Here are the personnel changes being bruited about in political and policy circles: First, remove Rahm Emanuel as chief of staff and move him to a senior political adviser slot. No one I’ve talked to believes he has the management skills and discipline to run the White House. But he is a terrific political mind and a fighter and should be given the new job and the time to do his thing. Proven pros who could step right in include the following: Erskine Bowles, president of the University of North Carolina and former Clinton chief of staff; Leon Panetta, now CIA director and formerly White House chief as well under Clinton; Sylvia Mathews, a former deputy chief of staff also under Clinton; and John Podesta, another former Clinton chief who now heads the Center for American Progress. All four are tough and know how to manage…
Robert Gibbs needs a rest from being press secretary. Let’s put it this way: He wasn’t born for daily jousts with pithy Republicans. His job calls for memorable and pointed phrases and attacks, not circle-the-wagon circumlocutions. Possible successors? Try Doyle McManus of the L.A. Times, Jake Tapper of ABC News, or Helene Cooper of The New York Times.

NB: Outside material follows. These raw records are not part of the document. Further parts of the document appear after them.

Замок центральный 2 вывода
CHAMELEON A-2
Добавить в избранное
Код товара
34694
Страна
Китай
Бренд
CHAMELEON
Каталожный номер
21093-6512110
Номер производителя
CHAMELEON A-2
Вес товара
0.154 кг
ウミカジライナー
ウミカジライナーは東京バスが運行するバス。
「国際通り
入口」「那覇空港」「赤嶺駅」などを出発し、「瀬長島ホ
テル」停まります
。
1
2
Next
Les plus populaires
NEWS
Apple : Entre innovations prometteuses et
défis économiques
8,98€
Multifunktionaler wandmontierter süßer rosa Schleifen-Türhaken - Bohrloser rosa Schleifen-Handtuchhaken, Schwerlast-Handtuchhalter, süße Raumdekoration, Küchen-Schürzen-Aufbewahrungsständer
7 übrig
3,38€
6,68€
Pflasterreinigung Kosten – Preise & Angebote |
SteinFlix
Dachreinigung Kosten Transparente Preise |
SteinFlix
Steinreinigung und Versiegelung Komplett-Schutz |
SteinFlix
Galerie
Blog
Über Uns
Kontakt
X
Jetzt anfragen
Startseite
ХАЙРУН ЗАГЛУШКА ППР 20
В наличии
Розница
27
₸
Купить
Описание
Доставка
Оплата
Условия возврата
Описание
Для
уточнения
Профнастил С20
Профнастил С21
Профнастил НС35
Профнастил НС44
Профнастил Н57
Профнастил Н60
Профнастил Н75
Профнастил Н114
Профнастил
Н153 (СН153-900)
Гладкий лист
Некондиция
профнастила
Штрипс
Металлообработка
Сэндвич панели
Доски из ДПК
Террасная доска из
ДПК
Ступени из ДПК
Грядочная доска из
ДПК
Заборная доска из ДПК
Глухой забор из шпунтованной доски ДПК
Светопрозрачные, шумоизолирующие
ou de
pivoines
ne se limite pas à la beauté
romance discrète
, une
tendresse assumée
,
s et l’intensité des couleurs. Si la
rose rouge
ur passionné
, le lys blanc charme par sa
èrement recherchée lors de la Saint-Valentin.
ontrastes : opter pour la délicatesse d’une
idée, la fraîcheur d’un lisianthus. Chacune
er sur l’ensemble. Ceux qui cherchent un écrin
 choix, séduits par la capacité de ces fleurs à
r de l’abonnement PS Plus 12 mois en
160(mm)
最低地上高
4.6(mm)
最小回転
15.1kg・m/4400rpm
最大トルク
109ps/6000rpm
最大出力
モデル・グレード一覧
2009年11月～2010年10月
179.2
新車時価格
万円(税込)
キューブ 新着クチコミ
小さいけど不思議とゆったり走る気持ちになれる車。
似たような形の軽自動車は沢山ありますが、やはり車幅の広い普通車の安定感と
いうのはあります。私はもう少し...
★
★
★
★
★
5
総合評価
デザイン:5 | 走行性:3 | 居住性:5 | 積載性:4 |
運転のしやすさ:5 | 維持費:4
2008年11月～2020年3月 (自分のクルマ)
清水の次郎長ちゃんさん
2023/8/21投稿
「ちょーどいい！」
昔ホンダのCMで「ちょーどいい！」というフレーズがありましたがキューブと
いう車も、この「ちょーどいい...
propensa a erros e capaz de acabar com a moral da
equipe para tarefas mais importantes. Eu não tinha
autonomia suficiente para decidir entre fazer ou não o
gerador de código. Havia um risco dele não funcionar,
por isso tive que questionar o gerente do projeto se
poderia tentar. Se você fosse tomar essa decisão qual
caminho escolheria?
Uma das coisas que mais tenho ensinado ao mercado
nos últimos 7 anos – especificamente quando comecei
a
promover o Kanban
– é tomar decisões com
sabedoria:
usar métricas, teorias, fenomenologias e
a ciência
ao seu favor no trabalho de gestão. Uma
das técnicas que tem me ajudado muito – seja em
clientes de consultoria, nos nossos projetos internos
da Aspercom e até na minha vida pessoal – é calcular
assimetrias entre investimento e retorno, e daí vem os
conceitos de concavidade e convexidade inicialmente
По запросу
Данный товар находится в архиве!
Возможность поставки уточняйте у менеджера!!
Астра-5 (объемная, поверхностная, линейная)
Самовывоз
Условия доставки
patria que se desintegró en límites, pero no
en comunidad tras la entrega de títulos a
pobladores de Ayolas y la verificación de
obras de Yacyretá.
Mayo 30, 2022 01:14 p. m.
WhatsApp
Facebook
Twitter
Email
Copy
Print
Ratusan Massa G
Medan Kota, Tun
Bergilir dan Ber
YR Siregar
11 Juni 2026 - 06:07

Last but not least, James Jones, the National Security Adviser, has to move on. The career Marine was greatly admired and respected as Commandant of the Corps and as NATO’s military chief. He handled those duties with great skill. But by wide acclamation inside and outside the White House, he has not emerged as a strategist—perhaps the key requirement of this key position. The person in that job has to pull everything together—laying out achievable objectives and precise plans to dispense carefully packaged carrots and sticks. One Democrat who could step in now, despite his age, is Zbigniew Brzezinski, Jimmy Carter’s national-security adviser. He has a first-rate strategic mind—a rare quality—and knows how to deliver results. Obama will need to iron out Zbig’s lack of sympathy toward Israel and Russia.